In December, the World Bank announced it was transferring $100 million from the Afghanistan Reconstruction Trust Fund — a multidonor fund set up to coordinate international aid — to UNICEF and WHO to fund emergency health activities in the country until June 2022.
U.N. agencies have welcomed the funding resumption and say the aid flow must continue or there will be serious public health consequences.
There are also concerns about the insufficiency of the funding as well as the mechanisms established for disbursement.
In addition to the nearly $1 billion in foreign assistance, the former Afghan government used to allocate about $200 million for the health sector from domestic resources annually.
The current humanitarian funding is only a fraction of what the country used to spend on health programs. And while the aid is insufficient, some are criticizing the U.N.-led aid disbursement regime.
"We know that U.N. agencies have high overhead costs, and they have their own fees," Akseer told VOA, adding that donors must find a more cost-effective aid delivery system and consider removing economic sanctions on Afghanistan.
The World Bank and other Western donors have said no funding should be given to or disbursed through the Afghan Health Ministry, which manages public health facilities and personnel all over the country.
The United States, the largest humanitarian donor to Afghanistan, has imposed strong economic and political sanctions on the Taliban government, blocking access to about $9 billion in foreign assets, held mostly by the U.S. To help mitigate the growing humanitarian crisis in Afghanistan, the U.S. Treasury has issued special licenses for the delivery of essential aid to needy Afghans on the condition that the aid will not directly benefit the Taliban.

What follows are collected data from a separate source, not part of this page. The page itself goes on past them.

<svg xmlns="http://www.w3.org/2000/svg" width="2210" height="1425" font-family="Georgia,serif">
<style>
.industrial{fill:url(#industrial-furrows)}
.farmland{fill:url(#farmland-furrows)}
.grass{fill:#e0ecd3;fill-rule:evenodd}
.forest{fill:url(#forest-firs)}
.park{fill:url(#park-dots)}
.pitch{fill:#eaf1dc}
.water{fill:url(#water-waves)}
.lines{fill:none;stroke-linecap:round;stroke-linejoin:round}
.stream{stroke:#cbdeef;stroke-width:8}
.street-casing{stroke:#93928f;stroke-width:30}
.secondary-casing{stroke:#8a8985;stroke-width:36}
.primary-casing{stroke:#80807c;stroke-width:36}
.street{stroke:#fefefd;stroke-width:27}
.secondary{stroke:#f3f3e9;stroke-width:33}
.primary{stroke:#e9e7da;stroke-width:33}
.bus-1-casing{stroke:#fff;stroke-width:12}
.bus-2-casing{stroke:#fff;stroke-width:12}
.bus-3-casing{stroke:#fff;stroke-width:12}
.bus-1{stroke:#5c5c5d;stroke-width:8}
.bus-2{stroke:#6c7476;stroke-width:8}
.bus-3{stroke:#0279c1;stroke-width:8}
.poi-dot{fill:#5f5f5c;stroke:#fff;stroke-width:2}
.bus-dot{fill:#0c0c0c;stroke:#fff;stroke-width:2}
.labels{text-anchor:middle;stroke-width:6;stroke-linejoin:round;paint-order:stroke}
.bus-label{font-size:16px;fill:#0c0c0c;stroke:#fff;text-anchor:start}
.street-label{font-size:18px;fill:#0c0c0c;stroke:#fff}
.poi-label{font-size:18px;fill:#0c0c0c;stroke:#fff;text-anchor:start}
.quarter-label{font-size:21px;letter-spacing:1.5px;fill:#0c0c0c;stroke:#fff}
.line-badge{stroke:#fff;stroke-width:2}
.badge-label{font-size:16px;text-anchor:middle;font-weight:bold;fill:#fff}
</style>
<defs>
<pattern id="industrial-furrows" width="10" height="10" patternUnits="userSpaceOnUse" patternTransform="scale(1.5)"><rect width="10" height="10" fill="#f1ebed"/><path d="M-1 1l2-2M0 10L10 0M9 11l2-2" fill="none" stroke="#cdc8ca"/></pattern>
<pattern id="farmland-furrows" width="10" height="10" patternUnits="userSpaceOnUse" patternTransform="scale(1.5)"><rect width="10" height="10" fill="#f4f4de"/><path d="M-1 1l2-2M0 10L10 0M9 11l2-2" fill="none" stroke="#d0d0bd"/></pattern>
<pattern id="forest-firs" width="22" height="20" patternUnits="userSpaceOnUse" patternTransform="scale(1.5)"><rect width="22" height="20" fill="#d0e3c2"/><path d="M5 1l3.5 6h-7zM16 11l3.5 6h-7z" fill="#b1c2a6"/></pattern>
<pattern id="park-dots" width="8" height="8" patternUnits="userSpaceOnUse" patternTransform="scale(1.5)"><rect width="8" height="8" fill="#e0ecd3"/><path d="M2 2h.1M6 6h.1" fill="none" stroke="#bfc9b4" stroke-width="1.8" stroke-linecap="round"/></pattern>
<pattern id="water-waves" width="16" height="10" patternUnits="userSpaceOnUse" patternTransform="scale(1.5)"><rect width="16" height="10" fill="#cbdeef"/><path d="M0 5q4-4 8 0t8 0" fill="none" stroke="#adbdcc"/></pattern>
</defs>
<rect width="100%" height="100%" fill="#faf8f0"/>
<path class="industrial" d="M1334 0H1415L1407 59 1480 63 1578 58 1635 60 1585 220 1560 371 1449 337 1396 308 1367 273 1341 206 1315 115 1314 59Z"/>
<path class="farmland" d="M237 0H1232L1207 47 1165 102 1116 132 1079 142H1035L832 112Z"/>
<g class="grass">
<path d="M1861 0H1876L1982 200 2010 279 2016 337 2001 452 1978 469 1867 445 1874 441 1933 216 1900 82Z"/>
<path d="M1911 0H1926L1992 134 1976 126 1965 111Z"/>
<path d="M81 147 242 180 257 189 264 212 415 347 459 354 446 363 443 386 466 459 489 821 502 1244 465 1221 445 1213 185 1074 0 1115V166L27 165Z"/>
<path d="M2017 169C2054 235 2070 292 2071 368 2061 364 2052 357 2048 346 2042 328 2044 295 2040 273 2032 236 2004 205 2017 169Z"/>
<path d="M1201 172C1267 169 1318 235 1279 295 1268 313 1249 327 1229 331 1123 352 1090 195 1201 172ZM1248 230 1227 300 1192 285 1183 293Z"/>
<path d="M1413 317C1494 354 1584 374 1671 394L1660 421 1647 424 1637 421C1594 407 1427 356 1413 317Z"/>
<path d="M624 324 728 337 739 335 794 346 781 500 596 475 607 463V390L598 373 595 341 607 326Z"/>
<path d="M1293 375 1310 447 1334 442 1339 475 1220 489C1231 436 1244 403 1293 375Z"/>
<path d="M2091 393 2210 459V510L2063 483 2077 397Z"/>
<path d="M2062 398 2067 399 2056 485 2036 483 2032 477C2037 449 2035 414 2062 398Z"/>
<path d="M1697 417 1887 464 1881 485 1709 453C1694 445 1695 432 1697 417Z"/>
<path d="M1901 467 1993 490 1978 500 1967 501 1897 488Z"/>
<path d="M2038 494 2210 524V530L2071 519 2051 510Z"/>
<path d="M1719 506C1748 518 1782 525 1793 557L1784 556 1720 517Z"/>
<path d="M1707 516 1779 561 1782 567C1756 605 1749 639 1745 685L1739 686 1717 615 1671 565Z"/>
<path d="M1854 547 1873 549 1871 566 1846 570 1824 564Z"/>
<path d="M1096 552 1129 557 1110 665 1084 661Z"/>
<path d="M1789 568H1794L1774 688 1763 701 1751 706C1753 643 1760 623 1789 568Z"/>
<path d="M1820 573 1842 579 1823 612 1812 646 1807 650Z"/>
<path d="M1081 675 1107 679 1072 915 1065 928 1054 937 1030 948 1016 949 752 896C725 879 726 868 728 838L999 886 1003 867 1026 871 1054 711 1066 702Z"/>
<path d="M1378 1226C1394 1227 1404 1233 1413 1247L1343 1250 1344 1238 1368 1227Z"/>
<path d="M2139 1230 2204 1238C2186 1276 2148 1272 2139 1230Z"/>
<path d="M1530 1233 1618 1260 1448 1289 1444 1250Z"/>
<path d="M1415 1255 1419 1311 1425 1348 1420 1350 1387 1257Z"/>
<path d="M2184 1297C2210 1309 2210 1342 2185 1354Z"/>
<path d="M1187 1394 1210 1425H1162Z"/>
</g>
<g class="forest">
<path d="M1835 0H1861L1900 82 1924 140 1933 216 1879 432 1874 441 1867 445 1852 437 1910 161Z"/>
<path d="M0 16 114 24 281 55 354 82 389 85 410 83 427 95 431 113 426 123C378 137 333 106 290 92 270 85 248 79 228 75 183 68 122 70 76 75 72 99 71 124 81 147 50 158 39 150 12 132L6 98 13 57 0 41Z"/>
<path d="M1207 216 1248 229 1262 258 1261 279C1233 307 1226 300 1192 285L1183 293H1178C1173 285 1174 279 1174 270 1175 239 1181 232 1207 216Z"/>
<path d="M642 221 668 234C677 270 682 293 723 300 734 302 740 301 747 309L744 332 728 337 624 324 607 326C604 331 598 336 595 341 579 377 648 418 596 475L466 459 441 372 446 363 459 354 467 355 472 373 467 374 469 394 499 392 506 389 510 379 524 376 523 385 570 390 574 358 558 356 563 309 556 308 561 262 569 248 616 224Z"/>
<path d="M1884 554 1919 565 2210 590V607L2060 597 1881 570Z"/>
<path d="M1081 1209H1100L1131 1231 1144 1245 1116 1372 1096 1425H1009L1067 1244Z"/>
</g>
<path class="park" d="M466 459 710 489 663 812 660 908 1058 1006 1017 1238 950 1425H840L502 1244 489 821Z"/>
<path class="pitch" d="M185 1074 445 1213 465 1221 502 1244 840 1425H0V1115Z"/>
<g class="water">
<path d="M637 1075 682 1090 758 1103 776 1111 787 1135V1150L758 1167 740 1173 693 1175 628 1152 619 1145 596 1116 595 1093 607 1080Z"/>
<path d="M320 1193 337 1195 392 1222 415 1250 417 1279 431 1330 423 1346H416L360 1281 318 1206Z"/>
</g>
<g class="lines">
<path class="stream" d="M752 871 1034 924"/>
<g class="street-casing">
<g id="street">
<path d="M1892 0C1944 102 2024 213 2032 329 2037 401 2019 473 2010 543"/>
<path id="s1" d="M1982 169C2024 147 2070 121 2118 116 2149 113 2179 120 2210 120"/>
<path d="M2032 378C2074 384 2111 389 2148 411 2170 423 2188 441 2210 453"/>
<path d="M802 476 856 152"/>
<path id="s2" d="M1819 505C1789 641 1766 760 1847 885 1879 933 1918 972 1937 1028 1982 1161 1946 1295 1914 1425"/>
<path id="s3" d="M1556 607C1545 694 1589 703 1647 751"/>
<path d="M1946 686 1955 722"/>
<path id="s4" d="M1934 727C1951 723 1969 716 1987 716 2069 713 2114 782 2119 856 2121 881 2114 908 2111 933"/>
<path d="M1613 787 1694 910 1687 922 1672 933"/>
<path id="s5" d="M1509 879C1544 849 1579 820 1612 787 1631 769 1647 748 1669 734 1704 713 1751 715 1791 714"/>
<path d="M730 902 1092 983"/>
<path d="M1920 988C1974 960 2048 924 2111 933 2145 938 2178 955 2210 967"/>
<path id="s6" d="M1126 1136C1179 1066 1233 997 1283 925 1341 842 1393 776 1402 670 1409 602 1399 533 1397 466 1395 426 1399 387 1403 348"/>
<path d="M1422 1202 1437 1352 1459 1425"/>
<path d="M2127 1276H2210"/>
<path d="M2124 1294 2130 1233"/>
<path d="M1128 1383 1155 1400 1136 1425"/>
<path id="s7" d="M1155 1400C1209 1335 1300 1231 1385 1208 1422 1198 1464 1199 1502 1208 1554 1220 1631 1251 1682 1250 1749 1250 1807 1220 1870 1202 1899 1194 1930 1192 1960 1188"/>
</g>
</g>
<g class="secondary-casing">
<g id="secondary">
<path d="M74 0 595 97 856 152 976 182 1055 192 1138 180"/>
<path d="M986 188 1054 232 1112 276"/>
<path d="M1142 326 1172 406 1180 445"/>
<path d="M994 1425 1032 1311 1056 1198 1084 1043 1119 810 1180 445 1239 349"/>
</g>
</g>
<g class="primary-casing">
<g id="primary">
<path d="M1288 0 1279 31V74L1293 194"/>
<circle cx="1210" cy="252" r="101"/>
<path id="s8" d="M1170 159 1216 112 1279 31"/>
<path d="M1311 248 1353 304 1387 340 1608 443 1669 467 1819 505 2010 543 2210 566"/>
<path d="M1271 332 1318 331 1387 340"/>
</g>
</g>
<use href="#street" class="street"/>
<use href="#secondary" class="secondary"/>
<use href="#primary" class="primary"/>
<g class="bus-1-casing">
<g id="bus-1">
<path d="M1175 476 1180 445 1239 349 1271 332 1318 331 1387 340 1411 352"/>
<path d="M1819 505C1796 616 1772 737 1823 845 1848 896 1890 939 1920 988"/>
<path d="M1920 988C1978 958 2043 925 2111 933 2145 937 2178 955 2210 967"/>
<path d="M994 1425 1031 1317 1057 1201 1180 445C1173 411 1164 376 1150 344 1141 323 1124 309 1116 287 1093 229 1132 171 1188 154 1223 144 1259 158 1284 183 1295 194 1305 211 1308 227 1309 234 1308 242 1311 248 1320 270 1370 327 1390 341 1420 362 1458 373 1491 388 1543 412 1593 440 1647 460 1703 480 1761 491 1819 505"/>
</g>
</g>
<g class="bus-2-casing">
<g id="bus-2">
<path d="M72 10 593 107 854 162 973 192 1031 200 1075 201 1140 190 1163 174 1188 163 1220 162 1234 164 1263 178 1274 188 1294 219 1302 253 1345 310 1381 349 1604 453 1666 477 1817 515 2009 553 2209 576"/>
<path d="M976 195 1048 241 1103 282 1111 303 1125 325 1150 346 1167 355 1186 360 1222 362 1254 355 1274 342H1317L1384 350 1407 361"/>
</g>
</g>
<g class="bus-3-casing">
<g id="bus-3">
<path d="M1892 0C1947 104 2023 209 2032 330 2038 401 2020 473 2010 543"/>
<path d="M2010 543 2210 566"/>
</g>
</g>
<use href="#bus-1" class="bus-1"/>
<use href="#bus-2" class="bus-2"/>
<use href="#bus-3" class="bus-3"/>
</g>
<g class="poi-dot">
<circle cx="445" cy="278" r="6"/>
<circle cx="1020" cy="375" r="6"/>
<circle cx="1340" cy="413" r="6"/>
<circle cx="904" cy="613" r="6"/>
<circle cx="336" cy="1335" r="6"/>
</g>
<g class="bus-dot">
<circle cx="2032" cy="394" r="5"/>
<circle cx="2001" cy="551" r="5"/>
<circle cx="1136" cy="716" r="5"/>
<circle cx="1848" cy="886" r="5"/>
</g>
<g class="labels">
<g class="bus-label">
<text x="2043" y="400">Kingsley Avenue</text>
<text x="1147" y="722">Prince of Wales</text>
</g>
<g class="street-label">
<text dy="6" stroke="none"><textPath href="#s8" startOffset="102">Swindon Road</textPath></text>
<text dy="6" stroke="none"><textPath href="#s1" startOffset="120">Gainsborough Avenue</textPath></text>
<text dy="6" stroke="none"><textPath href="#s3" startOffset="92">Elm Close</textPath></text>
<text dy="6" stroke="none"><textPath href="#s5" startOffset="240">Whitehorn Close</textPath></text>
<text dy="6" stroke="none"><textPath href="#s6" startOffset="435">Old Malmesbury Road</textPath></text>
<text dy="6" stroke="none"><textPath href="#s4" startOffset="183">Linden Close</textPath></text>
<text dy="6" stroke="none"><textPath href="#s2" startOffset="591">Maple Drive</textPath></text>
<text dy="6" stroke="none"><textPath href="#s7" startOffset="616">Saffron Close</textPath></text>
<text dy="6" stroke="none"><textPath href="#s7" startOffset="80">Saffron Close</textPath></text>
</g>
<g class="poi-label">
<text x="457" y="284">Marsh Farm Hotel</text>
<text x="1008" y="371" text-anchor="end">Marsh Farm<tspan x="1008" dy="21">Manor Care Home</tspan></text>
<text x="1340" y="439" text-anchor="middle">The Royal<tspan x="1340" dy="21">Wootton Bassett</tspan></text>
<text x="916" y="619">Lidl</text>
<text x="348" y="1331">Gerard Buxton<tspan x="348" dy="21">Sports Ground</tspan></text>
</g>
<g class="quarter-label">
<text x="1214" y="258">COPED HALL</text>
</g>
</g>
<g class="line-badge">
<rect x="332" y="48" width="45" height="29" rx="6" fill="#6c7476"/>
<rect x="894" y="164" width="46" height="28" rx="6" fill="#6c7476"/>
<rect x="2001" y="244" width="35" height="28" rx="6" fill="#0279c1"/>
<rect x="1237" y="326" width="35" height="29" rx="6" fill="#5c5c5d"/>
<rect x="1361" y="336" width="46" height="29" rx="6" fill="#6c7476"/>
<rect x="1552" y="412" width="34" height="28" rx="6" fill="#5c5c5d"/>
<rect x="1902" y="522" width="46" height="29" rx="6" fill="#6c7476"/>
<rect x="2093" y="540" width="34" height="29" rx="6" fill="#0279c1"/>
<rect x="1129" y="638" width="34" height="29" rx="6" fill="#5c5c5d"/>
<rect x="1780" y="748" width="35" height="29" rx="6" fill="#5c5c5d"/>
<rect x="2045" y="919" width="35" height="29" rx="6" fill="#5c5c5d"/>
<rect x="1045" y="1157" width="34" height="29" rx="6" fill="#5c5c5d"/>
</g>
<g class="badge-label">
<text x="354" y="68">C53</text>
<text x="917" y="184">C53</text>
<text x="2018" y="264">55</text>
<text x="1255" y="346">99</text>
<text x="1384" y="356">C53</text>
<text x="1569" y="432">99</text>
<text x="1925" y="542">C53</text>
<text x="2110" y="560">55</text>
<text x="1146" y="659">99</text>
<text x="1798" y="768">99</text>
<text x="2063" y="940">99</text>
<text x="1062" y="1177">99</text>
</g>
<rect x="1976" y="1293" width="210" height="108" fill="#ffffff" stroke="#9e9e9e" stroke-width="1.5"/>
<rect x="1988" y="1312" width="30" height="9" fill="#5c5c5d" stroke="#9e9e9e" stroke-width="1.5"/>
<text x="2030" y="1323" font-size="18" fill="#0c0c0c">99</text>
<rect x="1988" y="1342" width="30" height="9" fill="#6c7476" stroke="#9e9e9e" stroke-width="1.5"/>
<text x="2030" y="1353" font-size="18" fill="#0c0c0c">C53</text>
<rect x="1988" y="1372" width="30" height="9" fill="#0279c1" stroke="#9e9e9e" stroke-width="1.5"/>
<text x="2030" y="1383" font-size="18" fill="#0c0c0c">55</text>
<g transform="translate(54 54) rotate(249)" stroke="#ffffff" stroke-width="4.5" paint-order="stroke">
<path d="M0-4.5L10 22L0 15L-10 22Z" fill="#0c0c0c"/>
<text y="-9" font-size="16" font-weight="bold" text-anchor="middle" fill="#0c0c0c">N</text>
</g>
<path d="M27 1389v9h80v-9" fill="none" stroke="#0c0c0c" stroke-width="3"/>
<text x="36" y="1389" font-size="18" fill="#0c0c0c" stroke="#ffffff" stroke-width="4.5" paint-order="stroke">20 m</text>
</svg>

U.N. and partner health care NGOs use foreign funds to ensure health facilities remain operational and to tackle a host of public health crises facing Afghanistan, including the pandemic, a recent increase in measles cases, growing malnutrition among children, and infectious diseases — not just infant and maternal health.
Brain drain
According to a Doctors Without Borders statement on February 23, "The Afghan heath system has been under-funded, under-staffed and dysfunctional for years. Most health facilities in Afghanistan remain under great pressure due to shortages of staff and equipment—some are barely functioning or are closed altogether."

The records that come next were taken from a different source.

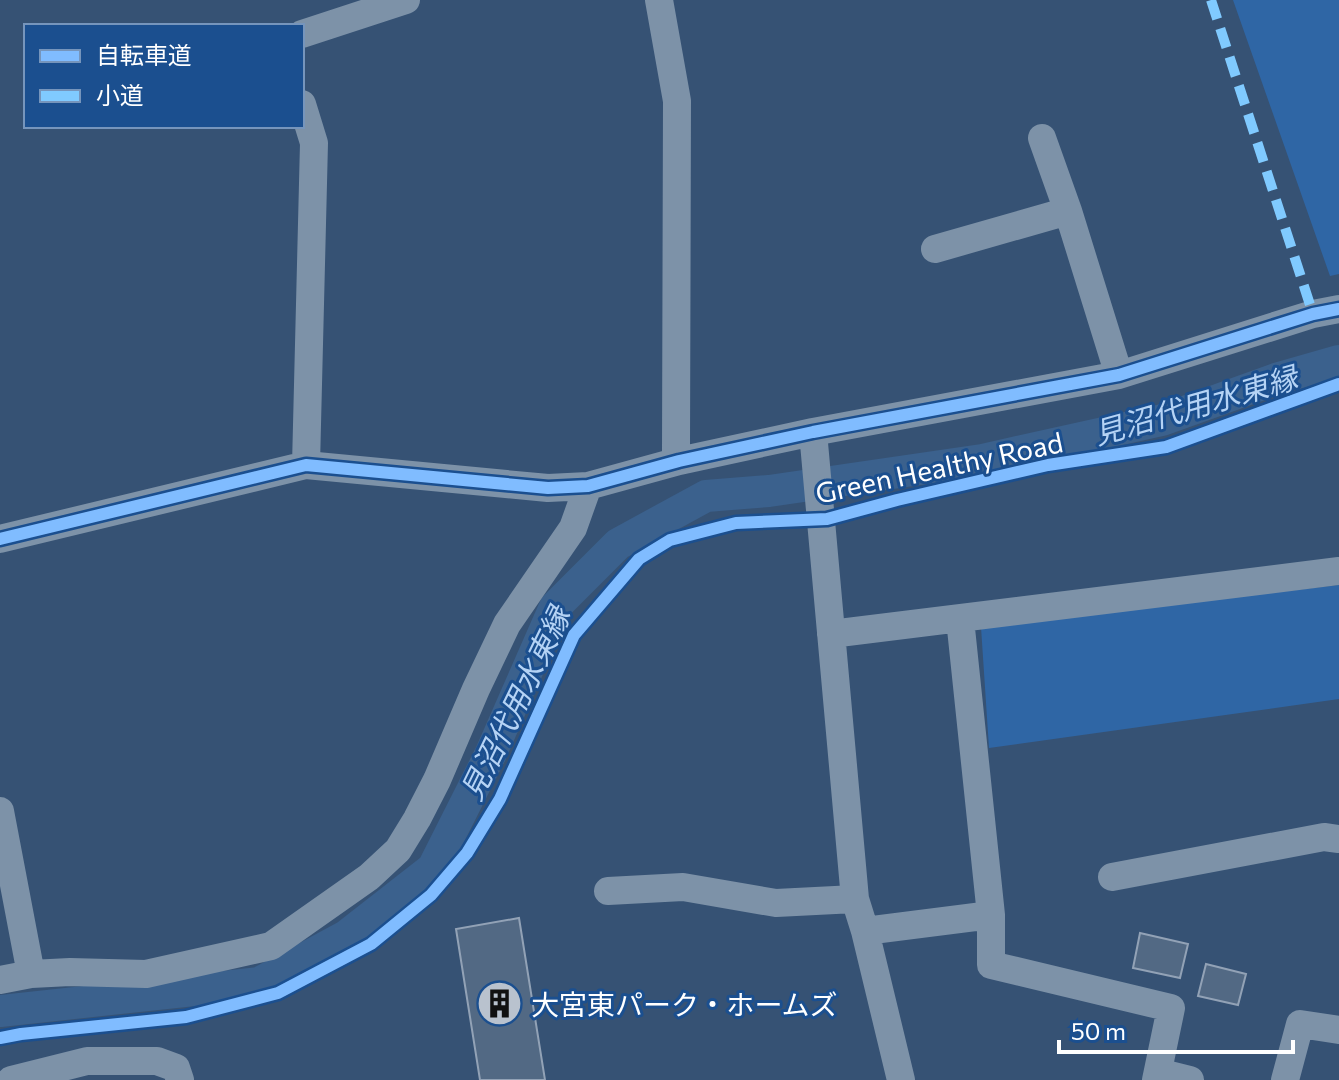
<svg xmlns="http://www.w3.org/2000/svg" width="1339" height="1080" font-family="Commissioner,'Noto Sans JP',sans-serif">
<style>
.green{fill:#2f66a5}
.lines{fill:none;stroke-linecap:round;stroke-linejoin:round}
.canal{stroke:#3b618d;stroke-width:32}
.building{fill:#526984;stroke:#92a2b6;stroke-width:2}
.minor{stroke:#7d92a8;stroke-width:28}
.quiet{stroke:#80caff;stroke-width:10;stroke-dasharray:20 10;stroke-linecap:butt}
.cycleway-casing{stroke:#1b4f8f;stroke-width:17}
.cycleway{stroke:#80bcff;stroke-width:12}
.labels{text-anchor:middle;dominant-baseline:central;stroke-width:6;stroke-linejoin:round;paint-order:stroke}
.street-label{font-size:28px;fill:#fff;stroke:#1b4f8f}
.poi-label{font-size:28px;fill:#fff;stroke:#1b4f8f;text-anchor:start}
.water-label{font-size:30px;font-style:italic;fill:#b5d3f5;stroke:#1b4f8f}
</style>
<rect width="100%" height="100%" fill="#365274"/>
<!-- green -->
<path class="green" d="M1233,0h106v274l-9,2z
M1339,585v114l-350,49 -8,-121z"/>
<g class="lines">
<!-- canal -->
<path class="canal" d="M0,1011l259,-28 87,-47 87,-68 58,-115 64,-146 63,-63 88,-48 63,-5 213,-31 180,-40 114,-41 63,-18"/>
</g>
<!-- building -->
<path class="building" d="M519,918l26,162h-65l-24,-151z
M1140,933l48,11 -8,34 -47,-10z
M1206,964l40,10 -8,31 -40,-9z"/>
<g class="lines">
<!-- minor -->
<path class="minor" d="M659,0l18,101 -1,350 3,10
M302,34l104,-34
M302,104l12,39 -8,322
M1042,138l26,73 51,164
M935,249l133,-38
M813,432l42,467 10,32 36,149
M0,539l306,-74 242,23 40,-2 91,-25 134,-29 306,-57 194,-61 26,-5
M960,619l31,296v50l180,43 -15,72
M831,634l508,-63
M0,811l31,163
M1112,877l212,-40 15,2
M608,891l75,-4 93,16 79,-4
M865,931l126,-16
M0,980l31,-6 39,-2 76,2 125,-28 98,-69 29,-27 19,-31 20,-39 39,-91 31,-65 66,-96 15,-42
M1158,1072l32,8
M11,1080l76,-19h70l19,7 4,12
M1285,1080l15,-56 39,6"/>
<!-- quiet -->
<path class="quiet" d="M1211,0l102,314"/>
<defs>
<path id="cycleway" d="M0,539l306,-74 242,23 40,-2 91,-25 134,-29 306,-57 194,-61 26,-5
M0,1038l21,-4 165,-17 92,-24 93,-49 60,-49 36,-42 33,-54 74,-164 65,-76 31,-19 66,-17 91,-4 70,-19 151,-35 118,-18 173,-63"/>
</defs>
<!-- cycleway casing -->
<use href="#cycleway" class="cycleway-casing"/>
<!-- cycleway -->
<use href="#cycleway" class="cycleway"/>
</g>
<!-- icons -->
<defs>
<symbol id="building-disc" viewBox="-11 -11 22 22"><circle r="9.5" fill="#b9c2ce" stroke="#1b4f8f"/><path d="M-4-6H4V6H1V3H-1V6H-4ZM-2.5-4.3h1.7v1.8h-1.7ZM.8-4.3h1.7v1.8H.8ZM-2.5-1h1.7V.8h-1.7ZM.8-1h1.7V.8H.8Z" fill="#111"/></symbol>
</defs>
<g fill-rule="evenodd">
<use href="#building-disc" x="474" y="978" width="51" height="51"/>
</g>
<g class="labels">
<!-- street labels -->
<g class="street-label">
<text transform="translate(939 467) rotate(-12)">Green Healthy Road</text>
</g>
<!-- poi labels -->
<g class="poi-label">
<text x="531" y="1004">大宮東パーク・ホームズ</text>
</g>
<!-- water labels -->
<g class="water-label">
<text transform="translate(1195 404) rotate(-16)">見沼代用水東縁</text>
<text transform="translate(514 703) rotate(-64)">見沼代用水東縁</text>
</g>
</g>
<!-- legend -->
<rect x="24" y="24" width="280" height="104" fill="#1b4f8f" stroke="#7695bc" stroke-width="2"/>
<rect x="40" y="50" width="40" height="12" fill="#80bcff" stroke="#7695bc" stroke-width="2"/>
<text x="96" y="64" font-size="24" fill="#ffffff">自転車道</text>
<rect x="40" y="90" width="40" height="12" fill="#80caff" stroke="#7695bc" stroke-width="2"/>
<text x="96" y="104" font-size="24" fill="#ffffff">小道</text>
<!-- scale -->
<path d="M1059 1040v12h234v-12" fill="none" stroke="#ffffff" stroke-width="4"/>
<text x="1071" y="1040" font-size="24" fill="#ffffff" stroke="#1b4f8f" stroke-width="6" paint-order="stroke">50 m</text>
</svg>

Even in 2016, Afghanistan had the lowest number of doctors per every 1,000 people (0.3) in Asia, according to the World Bank.
Tens of thousands of educated Afghans, among them health care professionals affiliated with international organizations, have been evacuated out of Afghanistan over the past six months.
This has created a "brain drain of health professionals," Akseer said.
"Let's say a midwife who worked in a typical village in Afghanistan and who was trained by an international organization, that affiliation is her ticket out of the country."
WHO confirmed the shortage of health professionals but added there was no data to measure how this was impacting the delivery of essential health services across the country.
Afghanistan's health problems have been compounded by economic and institutional crises.
"The increase in poverty to over 97%, the large-scale loss of livelihoods, and widespread displacement do not bode well for maternal and child health," said English, the UNICEF spokesperson.
The Taliban's restrictions on women's mobility has also limited Afghan mothers' access to health care services, aid agencies say.
"It's very possible that just in the past six months we've seen higher rates of maternal mortality and maternal illness than maybe the country has seen in the past 15 years," Akseer said.